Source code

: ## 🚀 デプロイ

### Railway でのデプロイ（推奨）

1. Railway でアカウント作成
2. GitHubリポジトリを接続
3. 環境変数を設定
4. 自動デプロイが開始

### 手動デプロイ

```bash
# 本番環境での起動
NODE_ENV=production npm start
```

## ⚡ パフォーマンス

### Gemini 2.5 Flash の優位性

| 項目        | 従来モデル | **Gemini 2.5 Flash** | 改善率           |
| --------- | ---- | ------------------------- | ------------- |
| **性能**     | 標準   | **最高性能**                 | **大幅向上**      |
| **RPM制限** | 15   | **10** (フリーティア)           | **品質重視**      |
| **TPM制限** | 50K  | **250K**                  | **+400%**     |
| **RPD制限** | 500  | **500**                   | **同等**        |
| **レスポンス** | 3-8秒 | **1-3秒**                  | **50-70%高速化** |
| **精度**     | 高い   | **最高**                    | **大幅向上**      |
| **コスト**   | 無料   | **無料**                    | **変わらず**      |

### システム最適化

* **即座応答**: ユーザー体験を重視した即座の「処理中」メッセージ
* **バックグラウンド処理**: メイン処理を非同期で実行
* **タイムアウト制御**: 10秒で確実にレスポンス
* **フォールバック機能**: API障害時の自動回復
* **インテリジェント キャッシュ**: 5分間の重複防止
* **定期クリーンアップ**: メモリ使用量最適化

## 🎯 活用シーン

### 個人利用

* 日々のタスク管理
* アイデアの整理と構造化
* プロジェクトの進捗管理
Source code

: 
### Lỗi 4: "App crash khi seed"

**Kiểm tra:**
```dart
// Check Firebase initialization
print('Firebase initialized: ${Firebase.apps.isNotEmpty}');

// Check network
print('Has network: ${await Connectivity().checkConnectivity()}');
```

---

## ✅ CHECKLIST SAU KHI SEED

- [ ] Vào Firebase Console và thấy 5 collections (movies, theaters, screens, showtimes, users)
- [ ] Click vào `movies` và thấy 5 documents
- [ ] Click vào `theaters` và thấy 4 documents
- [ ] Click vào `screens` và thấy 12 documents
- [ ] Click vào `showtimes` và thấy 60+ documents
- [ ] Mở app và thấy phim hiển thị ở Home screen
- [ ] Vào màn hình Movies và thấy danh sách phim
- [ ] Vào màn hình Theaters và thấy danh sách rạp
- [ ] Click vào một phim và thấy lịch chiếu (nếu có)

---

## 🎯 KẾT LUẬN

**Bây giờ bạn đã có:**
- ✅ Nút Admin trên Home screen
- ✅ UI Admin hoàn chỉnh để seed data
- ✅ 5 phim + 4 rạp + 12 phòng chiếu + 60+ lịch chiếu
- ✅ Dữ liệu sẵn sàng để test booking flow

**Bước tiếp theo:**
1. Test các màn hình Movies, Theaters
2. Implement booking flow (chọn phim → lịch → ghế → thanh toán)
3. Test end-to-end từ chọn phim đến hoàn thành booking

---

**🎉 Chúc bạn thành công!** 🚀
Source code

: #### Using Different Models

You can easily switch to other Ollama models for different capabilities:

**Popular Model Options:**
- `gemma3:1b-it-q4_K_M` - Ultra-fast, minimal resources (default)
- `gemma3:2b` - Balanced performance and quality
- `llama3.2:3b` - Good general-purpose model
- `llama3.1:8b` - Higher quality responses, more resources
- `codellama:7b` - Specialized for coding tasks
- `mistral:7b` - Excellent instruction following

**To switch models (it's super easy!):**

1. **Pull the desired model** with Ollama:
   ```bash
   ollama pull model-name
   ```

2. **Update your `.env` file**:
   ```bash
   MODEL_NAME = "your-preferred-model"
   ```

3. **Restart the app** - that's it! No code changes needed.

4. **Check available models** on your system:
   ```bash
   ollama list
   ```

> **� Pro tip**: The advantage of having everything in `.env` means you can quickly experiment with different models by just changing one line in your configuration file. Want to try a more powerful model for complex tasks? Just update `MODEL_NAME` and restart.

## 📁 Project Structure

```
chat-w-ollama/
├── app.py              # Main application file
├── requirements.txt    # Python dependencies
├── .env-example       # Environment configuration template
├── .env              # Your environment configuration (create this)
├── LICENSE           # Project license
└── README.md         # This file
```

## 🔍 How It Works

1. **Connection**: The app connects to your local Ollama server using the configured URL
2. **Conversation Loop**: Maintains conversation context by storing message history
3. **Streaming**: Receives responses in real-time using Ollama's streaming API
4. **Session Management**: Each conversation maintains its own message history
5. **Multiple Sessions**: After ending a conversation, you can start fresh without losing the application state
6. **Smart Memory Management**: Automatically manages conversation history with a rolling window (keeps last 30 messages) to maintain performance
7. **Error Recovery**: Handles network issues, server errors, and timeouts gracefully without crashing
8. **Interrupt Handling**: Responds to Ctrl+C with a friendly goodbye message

What to produce> The answer is a single number: how many lines in the data above hold the string "chọn".

Written response> 2